Work instructions
A complete answer lists every line of the entries below where the string "back" appears.

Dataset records
Start of Block
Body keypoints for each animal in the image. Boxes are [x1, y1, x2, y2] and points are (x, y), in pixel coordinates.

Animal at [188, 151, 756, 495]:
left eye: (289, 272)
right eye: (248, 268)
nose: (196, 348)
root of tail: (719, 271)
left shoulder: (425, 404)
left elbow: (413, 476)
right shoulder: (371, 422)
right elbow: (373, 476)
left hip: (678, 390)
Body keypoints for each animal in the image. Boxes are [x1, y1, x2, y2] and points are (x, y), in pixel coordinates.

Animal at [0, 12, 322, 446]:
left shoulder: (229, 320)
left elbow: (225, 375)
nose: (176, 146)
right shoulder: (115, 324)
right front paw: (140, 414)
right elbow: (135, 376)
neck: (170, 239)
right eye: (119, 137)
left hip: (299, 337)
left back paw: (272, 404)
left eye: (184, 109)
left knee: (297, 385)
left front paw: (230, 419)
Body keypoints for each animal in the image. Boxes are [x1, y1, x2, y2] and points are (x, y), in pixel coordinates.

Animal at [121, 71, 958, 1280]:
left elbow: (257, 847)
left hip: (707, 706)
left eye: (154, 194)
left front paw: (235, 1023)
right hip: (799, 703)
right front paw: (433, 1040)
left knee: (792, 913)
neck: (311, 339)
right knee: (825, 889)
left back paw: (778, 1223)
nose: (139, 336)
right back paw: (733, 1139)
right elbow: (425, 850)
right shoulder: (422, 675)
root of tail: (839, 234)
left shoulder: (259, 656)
End of Block
Solution
left back paw: (272, 404)
left back paw: (778, 1223)
right back paw: (733, 1139)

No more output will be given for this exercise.